The problem ->
Please reproduce word for word the part of the rows below that opens with the line containing "left hip: (476, 244, 2)" and closes with the end of the rows, both ends included.

Pixel coordinate listings ->
::::::
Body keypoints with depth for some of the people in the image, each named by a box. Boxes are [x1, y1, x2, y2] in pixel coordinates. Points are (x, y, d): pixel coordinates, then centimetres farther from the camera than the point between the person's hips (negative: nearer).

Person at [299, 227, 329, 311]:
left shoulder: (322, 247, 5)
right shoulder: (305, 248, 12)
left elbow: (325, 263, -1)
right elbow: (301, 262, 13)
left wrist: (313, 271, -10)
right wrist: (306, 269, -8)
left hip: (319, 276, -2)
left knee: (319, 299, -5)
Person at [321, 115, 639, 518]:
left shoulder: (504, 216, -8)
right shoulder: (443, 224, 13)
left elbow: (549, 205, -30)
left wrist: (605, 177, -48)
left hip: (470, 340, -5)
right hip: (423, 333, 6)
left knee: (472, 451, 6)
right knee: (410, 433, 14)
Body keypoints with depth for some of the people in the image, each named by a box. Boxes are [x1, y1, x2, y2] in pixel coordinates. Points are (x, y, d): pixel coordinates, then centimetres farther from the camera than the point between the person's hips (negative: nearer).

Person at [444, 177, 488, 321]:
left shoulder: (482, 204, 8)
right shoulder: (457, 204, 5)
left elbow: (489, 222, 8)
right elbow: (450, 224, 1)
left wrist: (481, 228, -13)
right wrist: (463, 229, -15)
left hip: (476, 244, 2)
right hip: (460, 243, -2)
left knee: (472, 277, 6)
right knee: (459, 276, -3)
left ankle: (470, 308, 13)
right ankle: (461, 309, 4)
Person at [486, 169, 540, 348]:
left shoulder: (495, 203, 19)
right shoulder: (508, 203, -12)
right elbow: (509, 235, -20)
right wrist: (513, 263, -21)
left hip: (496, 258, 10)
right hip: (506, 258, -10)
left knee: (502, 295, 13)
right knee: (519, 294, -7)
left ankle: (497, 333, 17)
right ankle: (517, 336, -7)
::::::
Response ->
left hip: (476, 244, 2)
right hip: (460, 243, -2)
left knee: (472, 277, 6)
right knee: (459, 276, -3)
left ankle: (470, 308, 13)
right ankle: (461, 309, 4)
Person at [486, 169, 540, 348]:
left shoulder: (495, 203, 19)
right shoulder: (508, 203, -12)
right elbow: (509, 235, -20)
right wrist: (513, 263, -21)
left hip: (496, 258, 10)
right hip: (506, 258, -10)
left knee: (502, 295, 13)
right knee: (519, 294, -7)
left ankle: (497, 333, 17)
right ankle: (517, 336, -7)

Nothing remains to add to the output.